При помощи норвежских союзников под водительством короля Олафа они привязали веревки к деревянным опорам и потянули — вот почему миллиард детей поет теперь песенку о том, что Лондонский мост упал. На следующий год на сцену вышел сын Свена, Кнут, который пришел к власти в 1016 году.
Если не считать, что он стал самой веселой опечаткой в истории (при наборе перепутали порядок букв в его имени, и оно превратилось в грязное английское ругательство), полудатчанин и полуполяк Кнут имел отличную родословную. Датчане уже не жгли церквей. Они уже были христианами, поэтому они церкви строили. Они не упразднили фолькмот. У них был свой, датский вариант под названием «гастингс» (house-things — домашние дела).
Самый дальновидный поступок Кнута заключался в том, что он отвел свою знать в болотистые земли к западу от римского города, где река изгибается и течет с севера на юг. Здесь, на равнинном острове Торни, он нашел место для строительства резиденции, и именно здесь — по крайней мере, так говорят гиды палаты общин — он поставил свой трон на берегу у верхней границы прилива, чтобы указать своему двору границы правительственной власти.
Теперь в этом месте стоит Вестминстерский дворец, в котором так часто забывают смысл этой притчи.
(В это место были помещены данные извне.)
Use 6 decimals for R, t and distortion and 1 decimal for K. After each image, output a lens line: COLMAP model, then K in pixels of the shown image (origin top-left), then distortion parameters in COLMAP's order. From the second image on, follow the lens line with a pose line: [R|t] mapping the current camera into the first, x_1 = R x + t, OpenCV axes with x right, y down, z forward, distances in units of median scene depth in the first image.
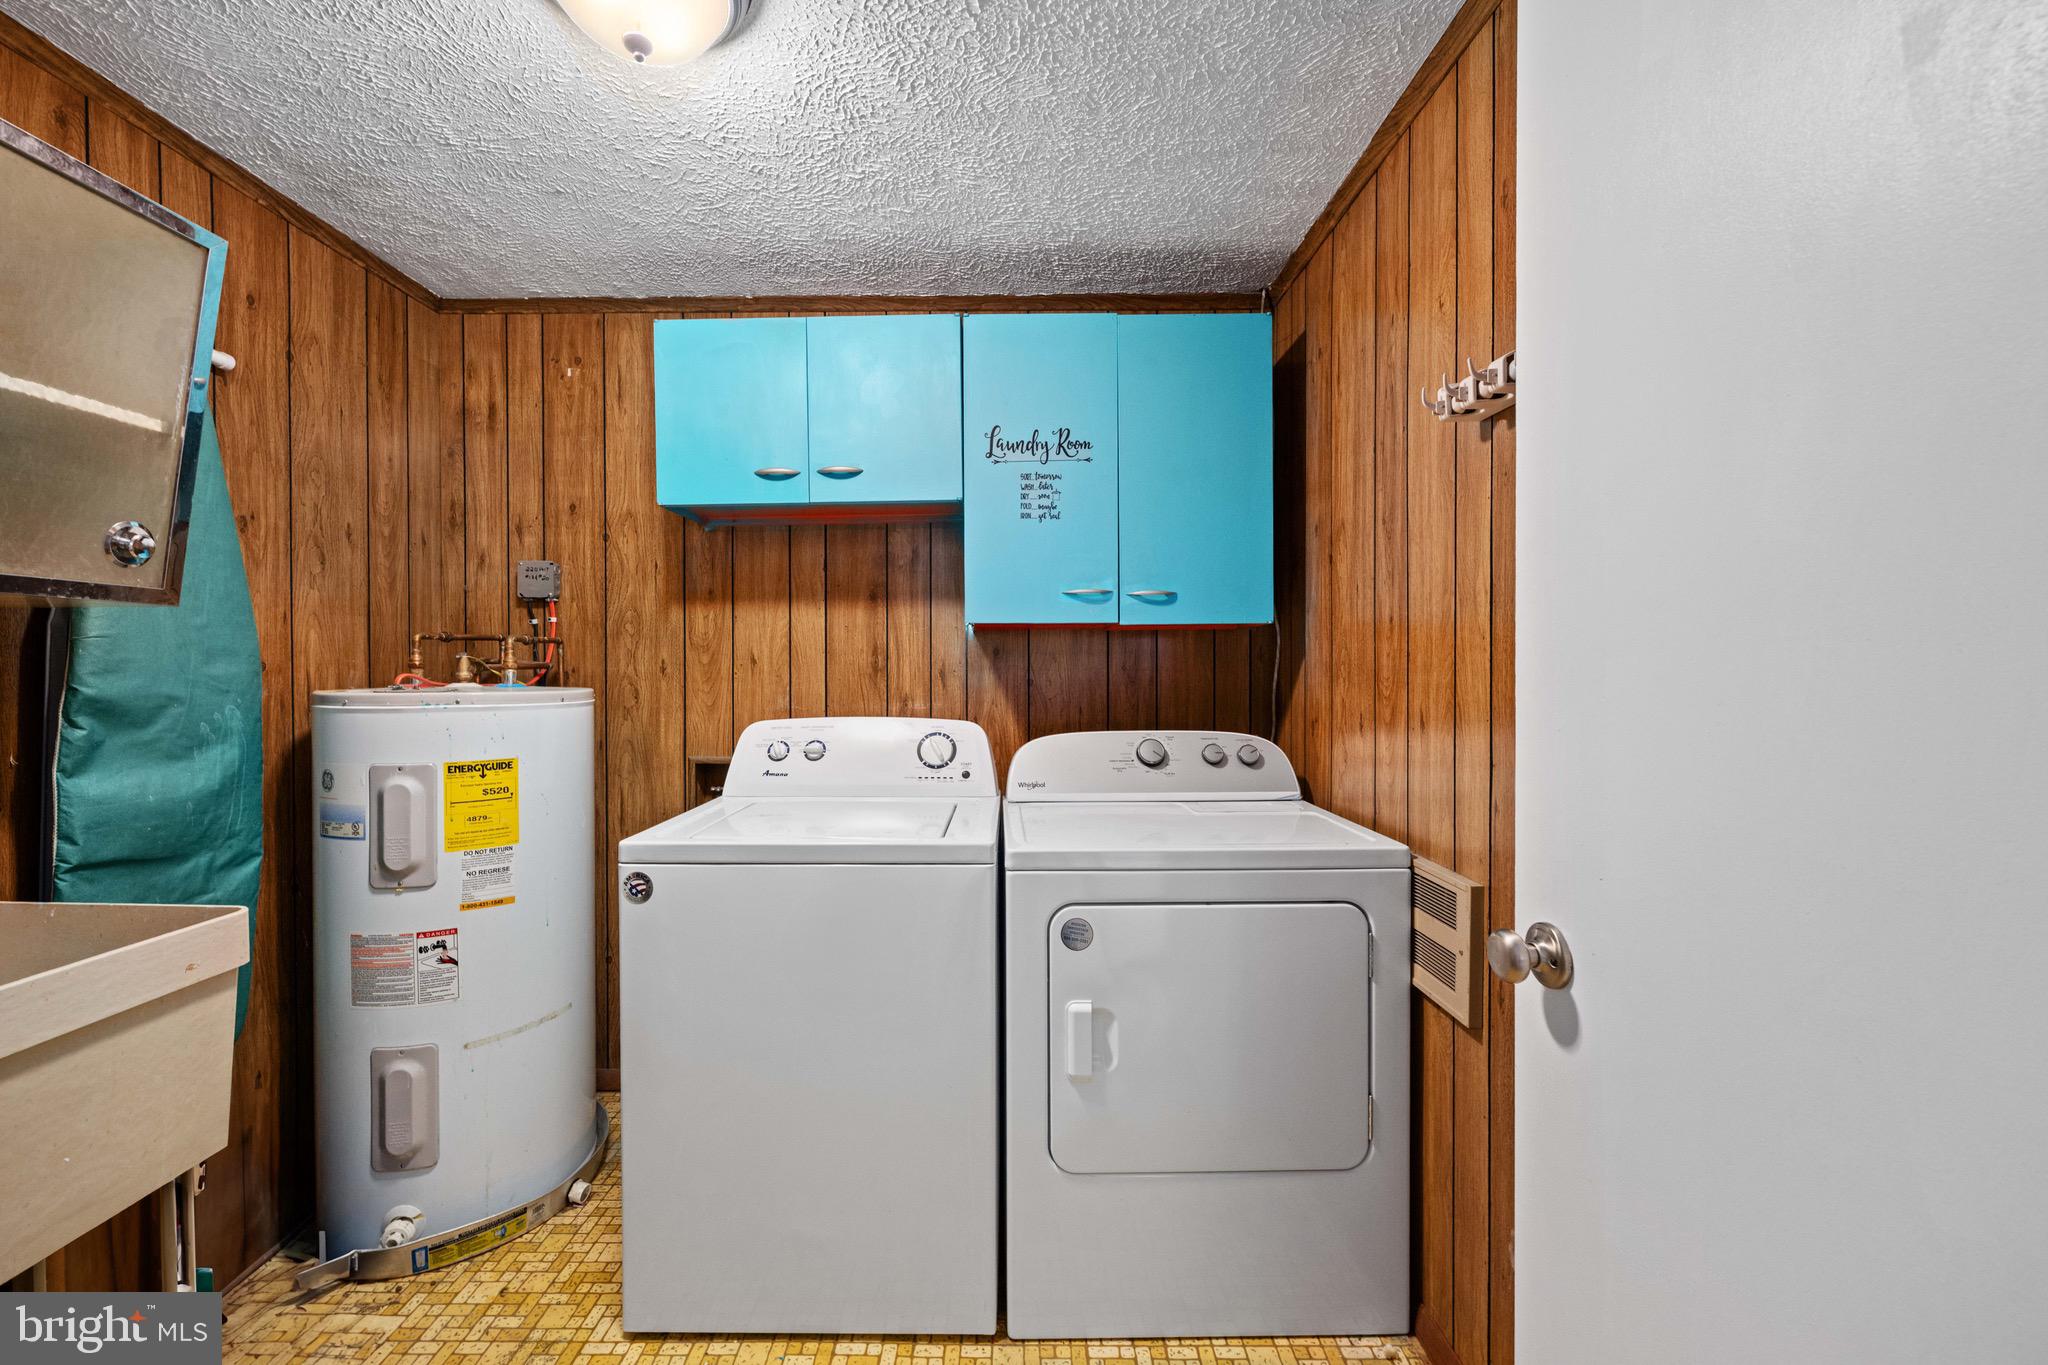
lens RADIAL K [[840.2, 0, 1021.2], [0, 840.2, 679.6], [0, 0, 1]] dist [-0.001145, 0.000746]
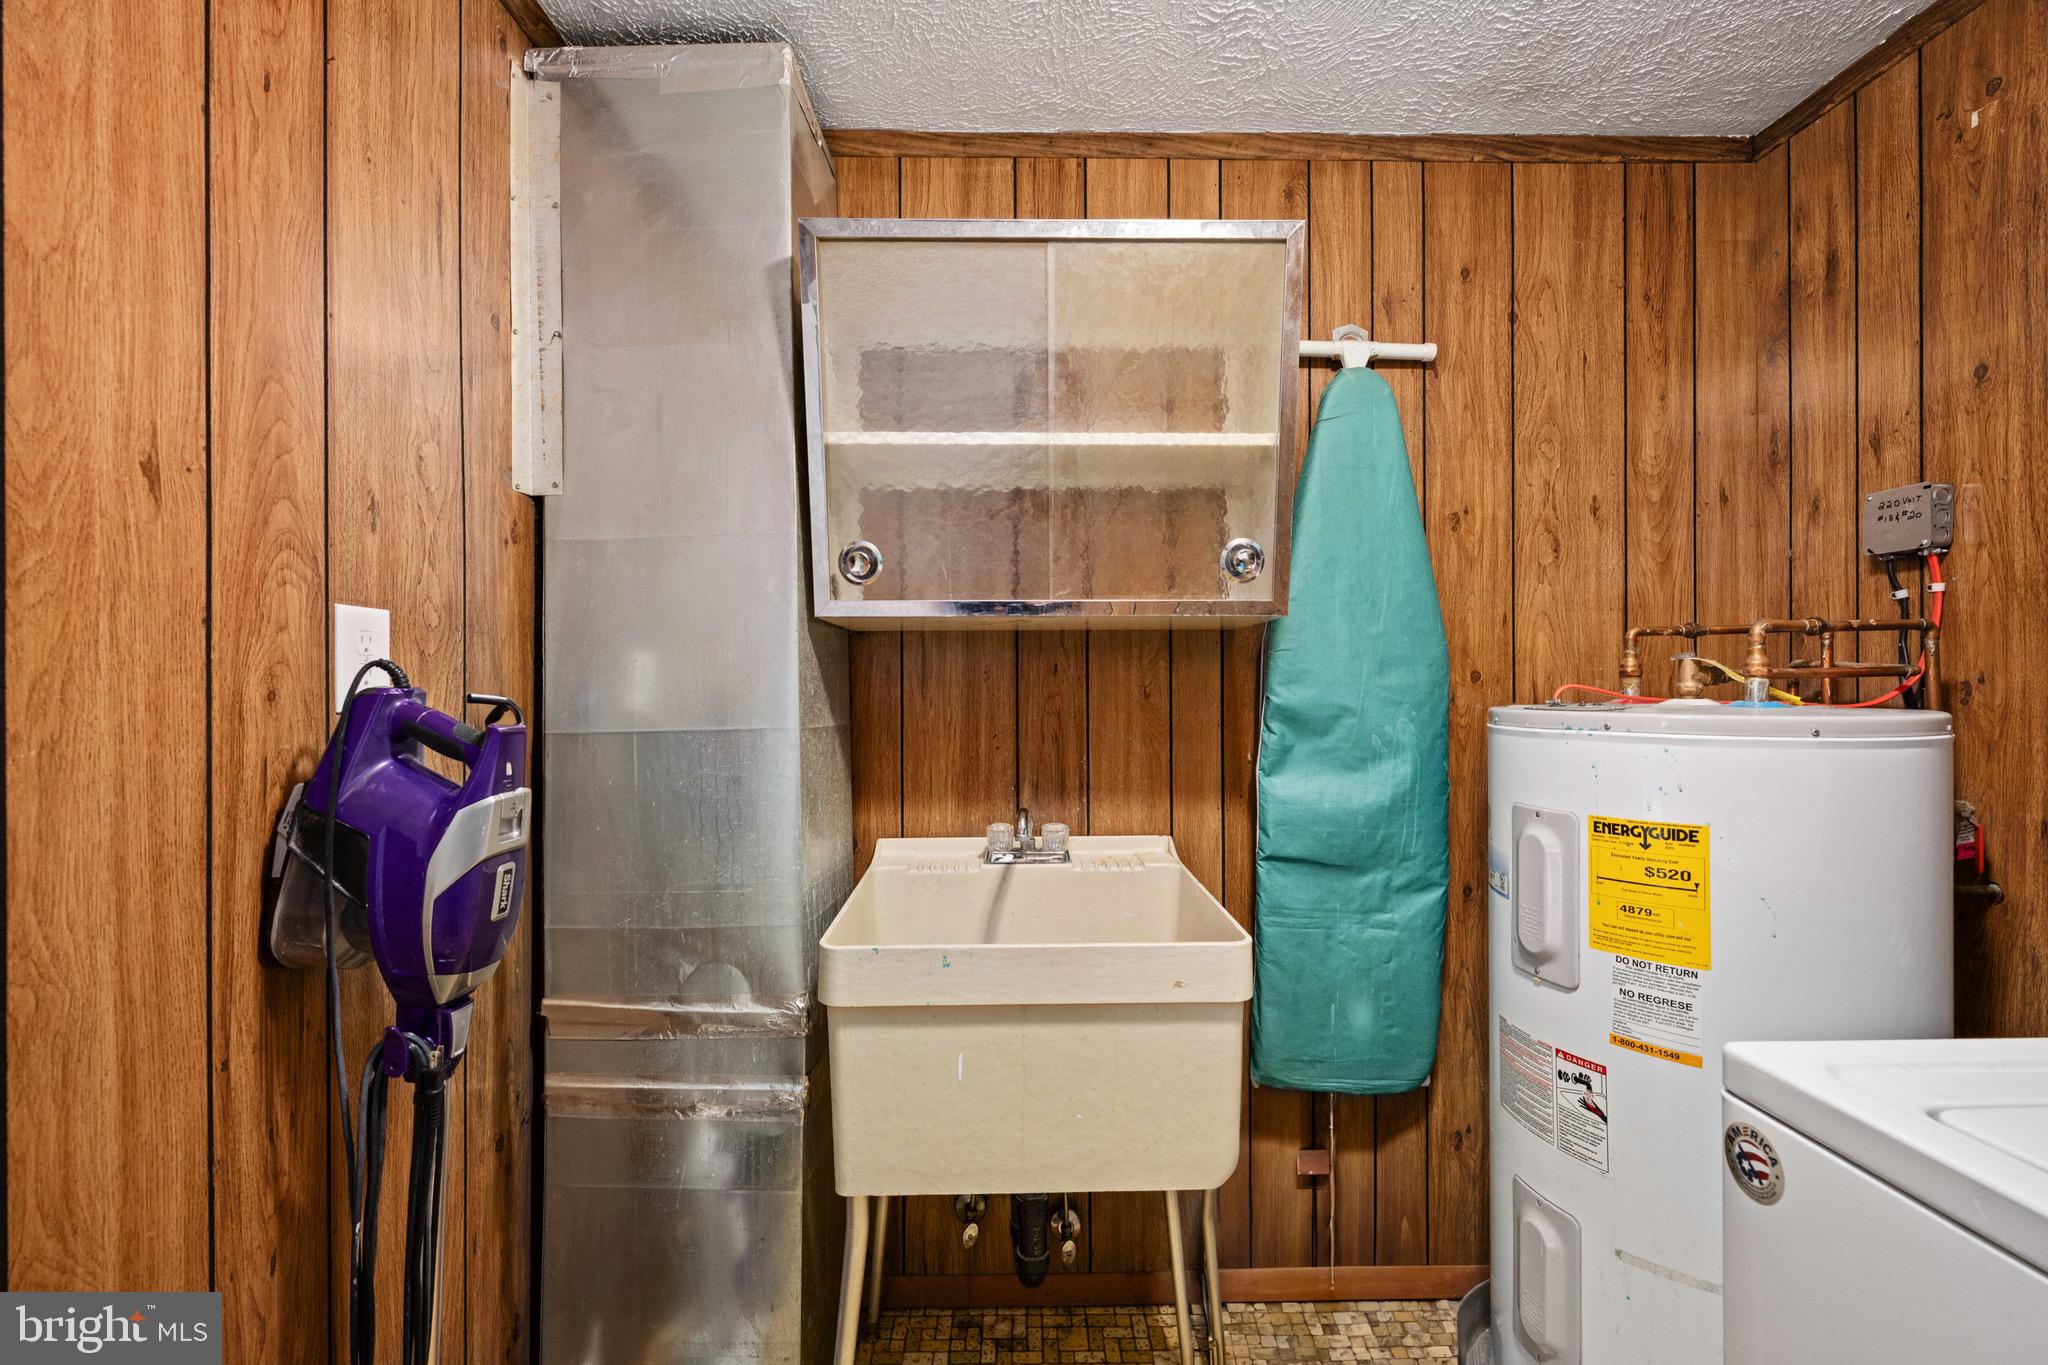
lens RADIAL K [[840.2, 0, 1021.7], [0, 840.2, 685.5], [0, 0, 1]] dist [-0.001145, 0.000746]
pose [[0.004877, 0.002028, -0.999986, -0.009418], [-0.009110, 0.999957, 0.001984, -0.003247], [0.999947, 0.009100, 0.004895, 0.515642]]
За Кнутом последовал Эдуард Исповедник, также использовавший Торни/Вестминстер как центр королевской и политической власти, а нормандцы пошли еще дальше в развитии этой альтернативной площадки.
С тех пор история Лондона всегда строилась вокруг этой главной интриги: между политиками и денежными мешками, между Лондоном и Вестминстером.
Пока эти властные качели колебались то туда, то сюда, лондонцы поняли, что имеют право «выбирать» короля Англии. Им льстила мысль, что это они избрали Эдуарда Исповедника в 1042 году и провозгласили его королем с одобрения всего народа.
Им также льстила мысль, что это они «предложили» корону Вильгельму Завоевателю, хотя, учитывая обстоятельства, это было с их стороны очень трогательным заблуждением относительно своих демократических прав.
Строитель башни
Было холодное сырое утро. Со стороны Темзы дул колючий ветер. Огромный черный с отливом ворон каркнул металлическим голосом, и когда мы вошли под своды Белой башни, она показалась еще более зловещей и громадной.
Приближаясь к памятнику Вильгельму Завоевателю, я смотрел вверх сквозь легкую дымку на его меловые камни и ощущал всю жестокость этого места. Я не думал о привидениях Анны Болейн и множества других людей, чья кровь была пролита на этом самом месте — как раз здесь, где что-то мел уборщик в желтом жилете. Не думал я и об останках детей, которые были найдены замурованными в стены, и о тысячах обезглавленных тел, обнаруженных под церковью.
С момента своего возведения по велению Вильгельма Завоевателя лондонский Тауэр был своего рода Лубянкой, не просто зданием, а символом власти, наводящим страх и ужас.
«Для своего времени это был небоскреб, — сказал Виктор Лукас, сержант стражников-йоменов лондонского Тауэра, когда мы, запрокинув головы, разглядывали прекрасные очертания башни. — В англосаксонском Лондоне не было ничего подобного». Конечно, с такой высоты было удобнее следить за Темзой, что позволило прекратить бесконечные вторжения с моря, которые веками терзали Лондон. Но главное ее назначение конечно же — это быть символом.
Она напоминала англичанам об их поражении. Их повергли, их разбили, смяли, раздавили, их покорило племя, построившее такое количество темниц и башен, о котором на нашем острове никто никогда и не помышлял.
Нормандцы даже не использовали местный камень при строительстве башни. Они презирали кентский песчаник и доставляли морем известняк из Кана. И не только архитектура, но и сам образ этого строения был привнесен извне — огромный чужеродный куб, врезавшийся в ландшафт римских развалин и скопления англосаксонских хижин.
Все это было оскорбительно, да еще и исходило от наглого самозванца. Этот Вильгельм, родство с которым любят прослеживать нынешние аристократы, даже не был англичанином. Он просто нагло захватил власть.
Он родился в Фалезе приблизительно в 1028 году и был незаконнорожденным сыном герцога Нормандии Роберта I. Он был незаконным продуктом союза Роберта и дочери кожевника — ему и на Нормандию претендовать было непросто, не говоря уж об английском троне.